To-do item: Pull out every line of text from the rows below and copy each one unchanged. Leave the pictures out of your answer.

Data section Start Marker

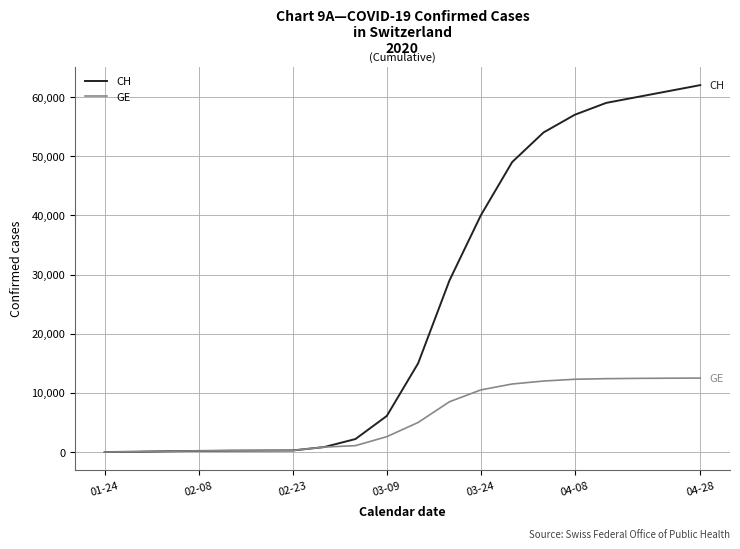

What is the greatest value displayed?

62000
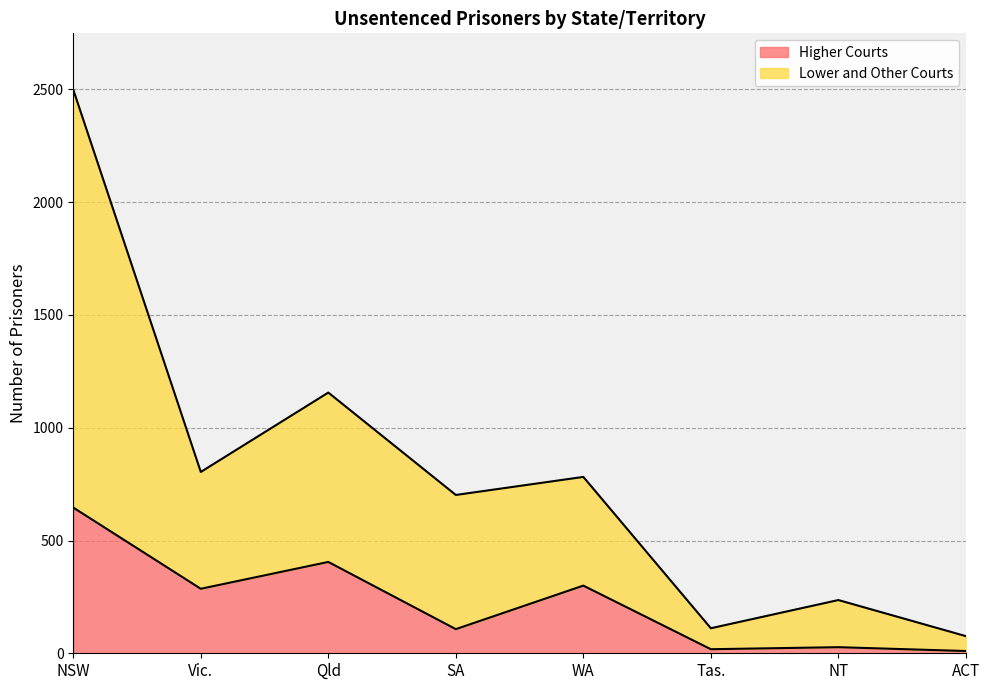

Which category has the highest value in the Higher Courts series?

NSW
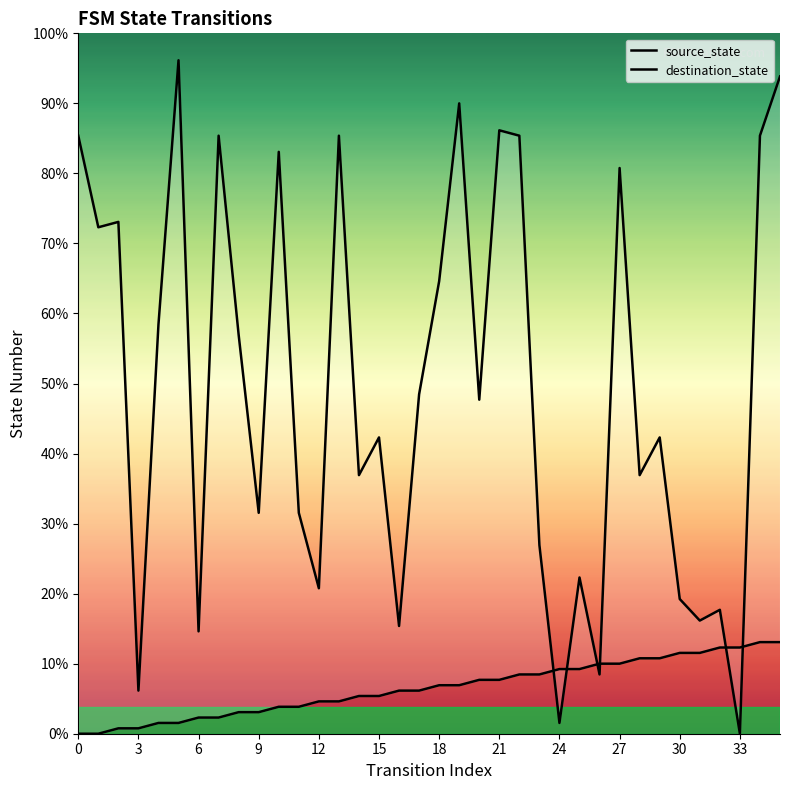

Between 26 and 27, which series saw the biggest shift?

destination_state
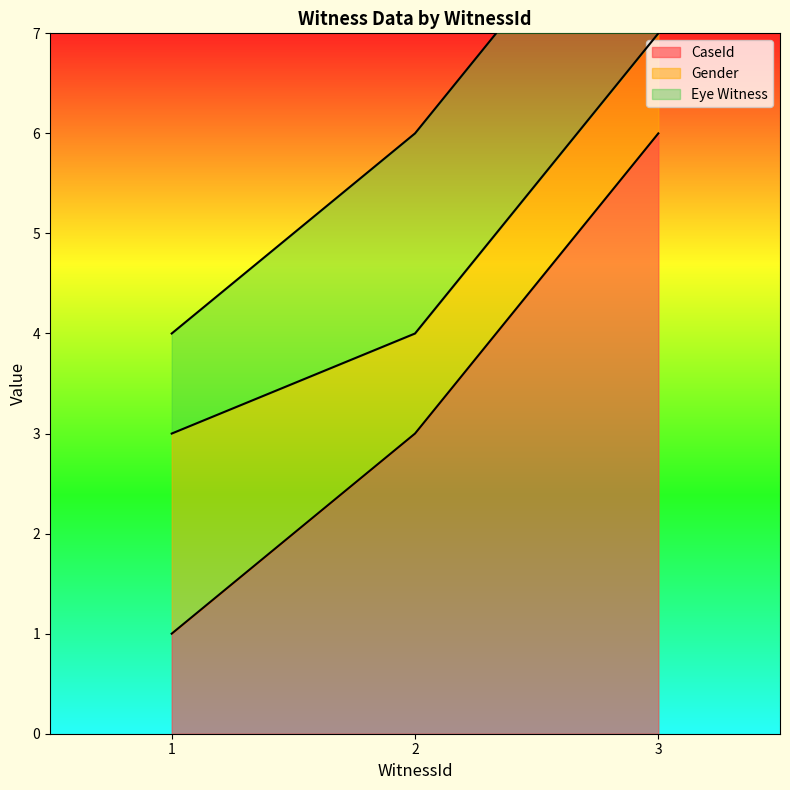

Reading left to right, list all the values displayed in this chart.

CaseId: 1	3	6
Gender: 2	1	1
Eye Witness: 1	2	2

Data section End Marker

Solution to this exercise:
What is the greatest value displayed?

62000

Which category has the highest value in the Higher Courts series?

NSW

Between 26 and 27, which series saw the biggest shift?

destination_state

Reading left to right, list all the values displayed in this chart.

CaseId: 1	3	6
Gender: 2	1	1
Eye Witness: 1	2	2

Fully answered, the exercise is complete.